▶ [Assignment]:
Return the data word for word, everything from the line containing "Маска для сна" down to the end of the data. Leave the pictures out.

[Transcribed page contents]
*****

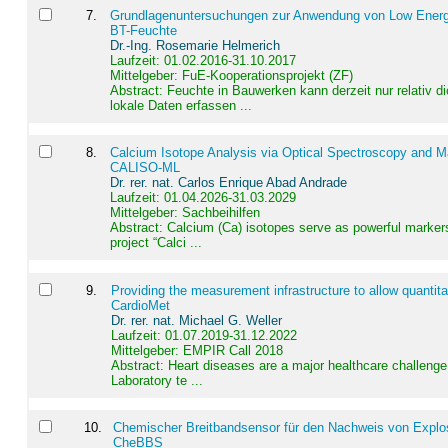
7
.
Grundlagenuntersuchungen zur Anwendung von Low Energ
BT-Feuchte
Dr.-Ing. Rosemarie Helmerich
Laufzeit: 01.02.2016-31.10.2017
Mittelgeber: FuE-Kooperationsprojekt (ZF)
Abstract:
Feuchte in Bauwerken kann derzeit nur relativ 
lokale Daten erfassen ...
8
.
Calcium Isotope Analysis via Optical Spectroscopy and M
CALISO-ML
Dr. rer. nat. Carlos Enrique Abad Andrade
Laufzeit: 01.04.2026-31.03.2029
Mittelgeber: Sachbeihilfen
Abstract:
Calcium (Ca) isotopes serve as powerful markers
project “Calci ...
9
.
Providing the measurement infrastructure to allow quantit
CardioMet
Dr. rer. nat. Michael G. Weller
Laufzeit: 01.07.2019-31.12.2022
Mittelgeber: EMPIR Call 2018
Abstract:
Heart diseases are a major healthcare challenge 
Laboratory te ...
10
.
Chemischer Breitbandsensor für den Nachweis von Explos
CheBBS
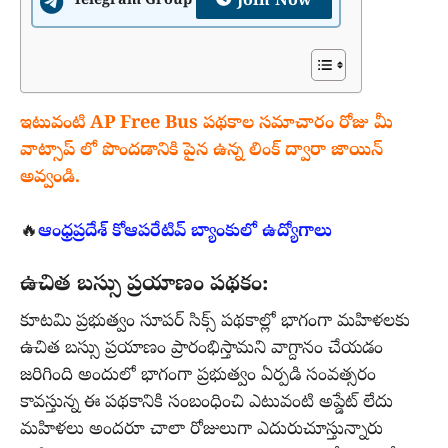
Join Now
Telegram Group
ఇటువంటి AP Free Bus పథకాల సమాచారం రోజు మీ
వాట్సాప్ లో పొందడానికి పైన ఉన్న లింక్ ద్వారా జాయిన్
అవ్వండి.
🔥
ఆంధ్రప్రదేశ్ కోఆపరేటివ్ బ్యాంకులో ఉద్యోగాలు
ఉచిత బస్సు ప్రయాణం పథకం:
కూటమి ప్రభుత్వం సూపర్ సిక్స్ పథకాల్లో భాగంగా మహిళలకు
ఉచిత బస్సు ప్రయాణం ప్రారంభిస్తామని వాగ్దానం చేయడం
జరిగింది అందులో భాగంగా ప్రభుత్వం ఏర్పడి సంవత్సరం
కావస్తున్న ఈ పథకానికి సంబంధించి ఎటువంటి అప్డేట్ లేదు
మహిళలు అందరూ చాలా రోజులుగా ఎదురుచూస్తున్నారు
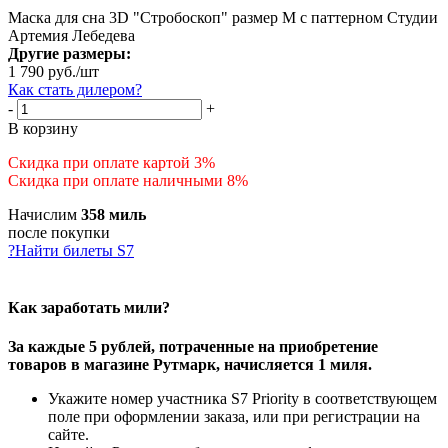
Маска для сна 3D "Стробоскоп" размер М с паттерном Студии
Артемия Лебедева
Другие размеры:
1 790
руб.
/шт
Как стать дилером?
-
+
В корзину
Скидка при оплате картой 3%
Скидка при оплате наличными 8%
Начислим
358 миль
после покупки
?
Найти билеты S7
Как заработать мили?
За каждые 5 рублей, потраченные на приобретение
товаров в магазине Рутмарк, начисляется 1 миля.
Укажите номер участника S7 Priority в соответствующем
поле при оформлении заказа, или при регистрации на
сайте.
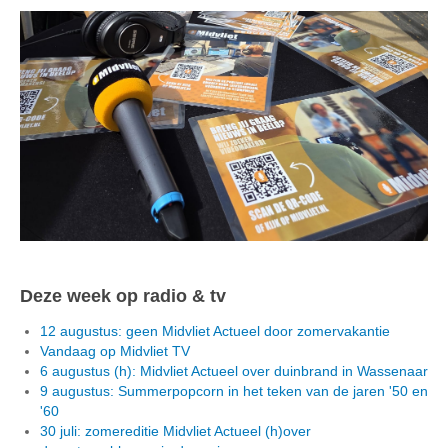
Deze week op radio & tv
12 augustus: geen Midvliet Actueel door zomervakantie
Vandaag op Midvliet TV
6 augustus (h): Midvliet Actueel over duinbrand in Wassenaar
9 augustus: Summerpopcorn in het teken van de jaren '50 en
'60
30 juli: zomereditie Midvliet Actueel (h)over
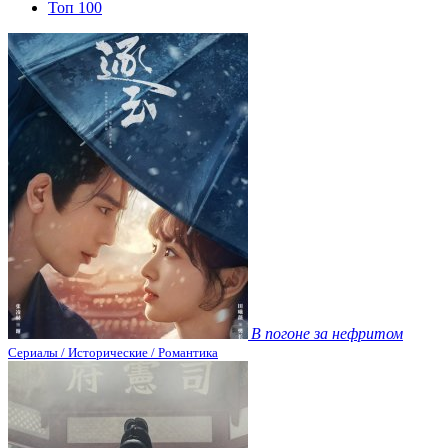
Топ 100
В погоне за нефритом
Сериалы / Исторические / Романтика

*****

▶ [Answer for the task]:
Маска для сна 3D "Стробоскоп" размер М с паттерном Студии
Артемия Лебедева
Другие размеры:
1 790
руб.
/шт
Как стать дилером?
-
+
В корзину
Скидка при оплате картой 3%
Скидка при оплате наличными 8%
Начислим
358 миль
после покупки
?
Найти билеты S7
Как заработать мили?
За каждые 5 рублей, потраченные на приобретение
товаров в магазине Рутмарк, начисляется 1 миля.
Укажите номер участника S7 Priority в соответствующем
поле при оформлении заказа, или при регистрации на
сайте.
Deze week op radio & tv
12 augustus: geen Midvliet Actueel door zomervakantie
Vandaag op Midvliet TV
6 augustus (h): Midvliet Actueel over duinbrand in Wassenaar
9 augustus: Summerpopcorn in het teken van de jaren '50 en
'60
30 juli: zomereditie Midvliet Actueel (h)over
Топ 100
В погоне за нефритом
Сериалы / Исторические / Романтика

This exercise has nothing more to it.